===== Data to process

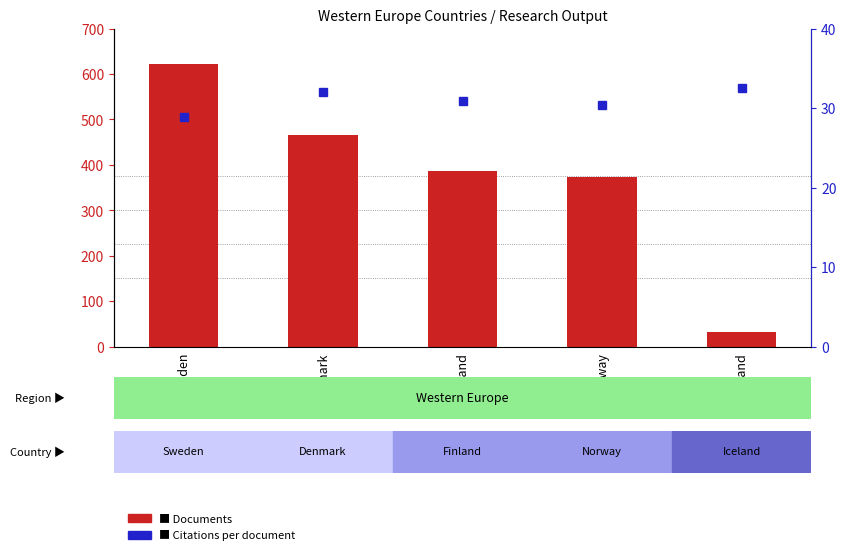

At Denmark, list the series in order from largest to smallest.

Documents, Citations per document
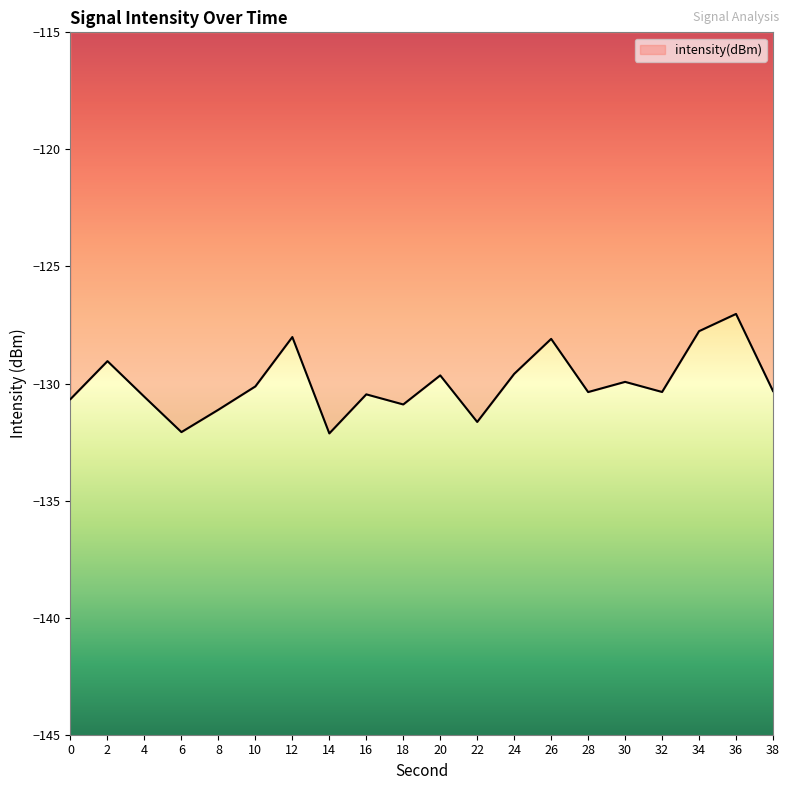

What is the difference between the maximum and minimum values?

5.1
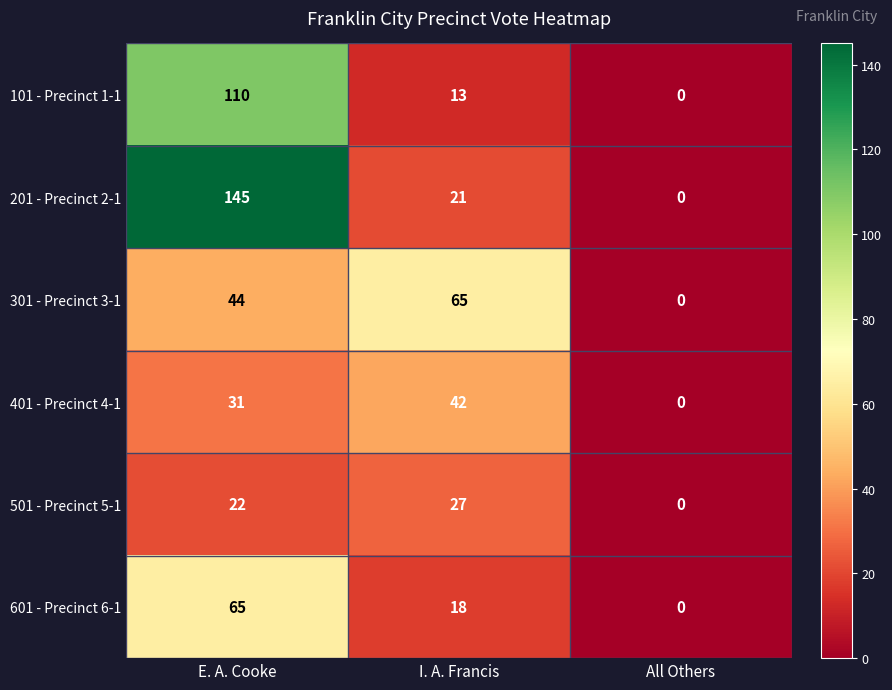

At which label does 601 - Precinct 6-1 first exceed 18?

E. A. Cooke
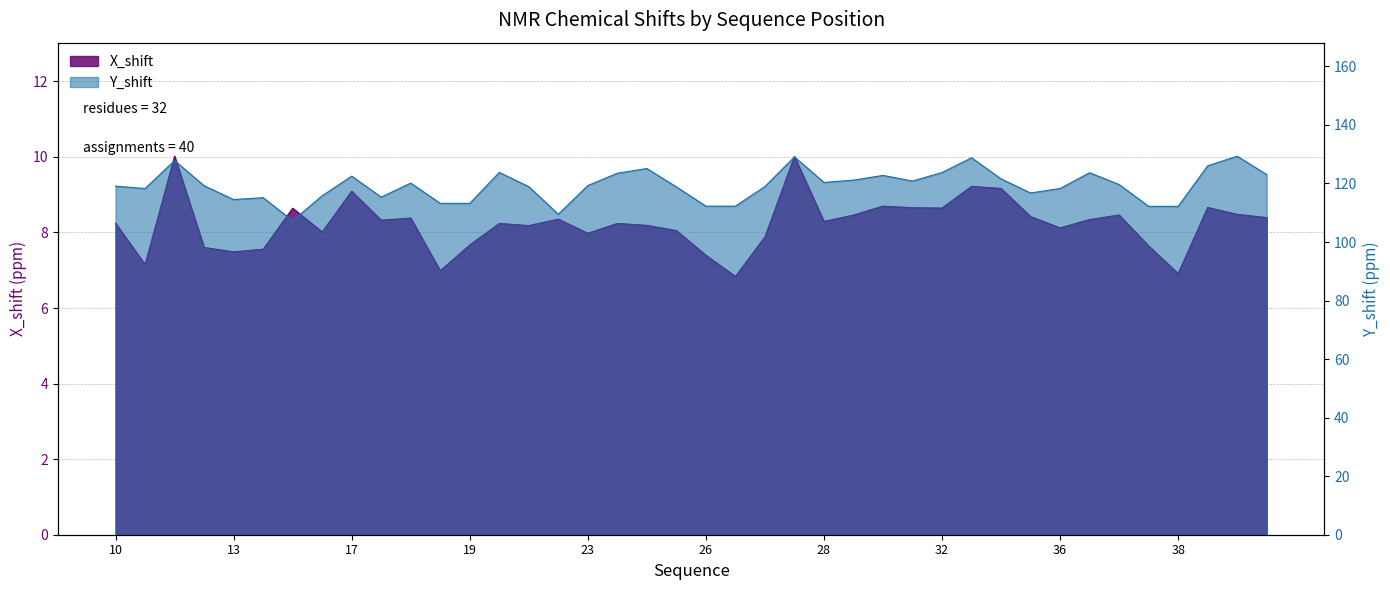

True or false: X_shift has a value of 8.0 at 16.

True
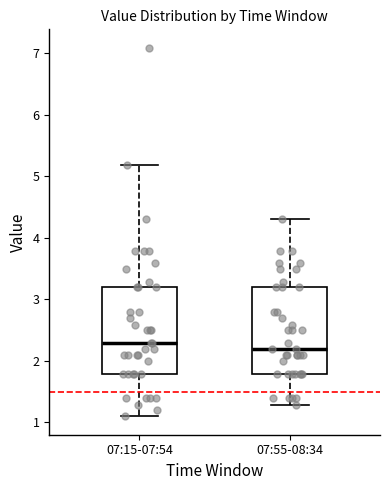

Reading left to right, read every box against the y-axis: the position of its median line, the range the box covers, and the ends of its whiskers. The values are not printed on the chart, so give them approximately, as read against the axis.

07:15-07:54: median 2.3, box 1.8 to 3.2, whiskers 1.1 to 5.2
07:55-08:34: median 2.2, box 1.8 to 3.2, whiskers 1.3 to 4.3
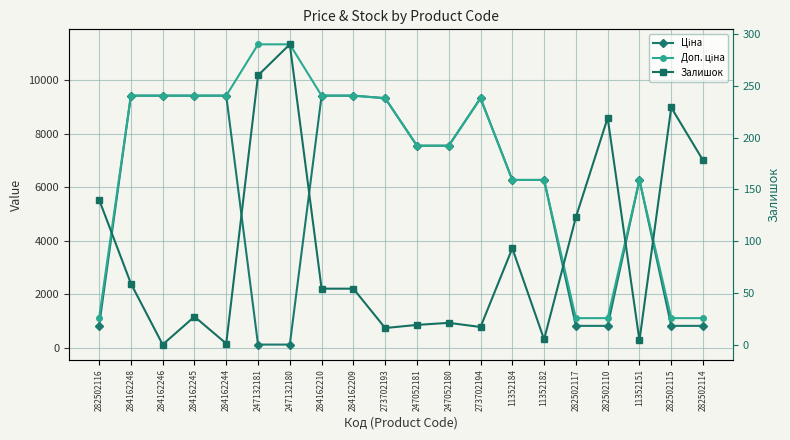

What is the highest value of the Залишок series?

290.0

==========

| Work to be completed |
Reproduce all six items above word for word, leaving out the pictures.

| Output for this exercise |
At Denmark, list the series in order from largest to smallest.

Documents, Citations per document

What is the difference between the maximum and minimum values?

5.1

At which label does 601 - Precinct 6-1 first exceed 18?

E. A. Cooke

True or false: X_shift has a value of 8.0 at 16.

True

Reading left to right, read every box against the y-axis: the position of its median line, the range the box covers, and the ends of its whiskers. The values are not printed on the chart, so give them approximately, as read against the axis.

07:15-07:54: median 2.3, box 1.8 to 3.2, whiskers 1.1 to 5.2
07:55-08:34: median 2.2, box 1.8 to 3.2, whiskers 1.3 to 4.3

What is the highest value of the Залишок series?

290.0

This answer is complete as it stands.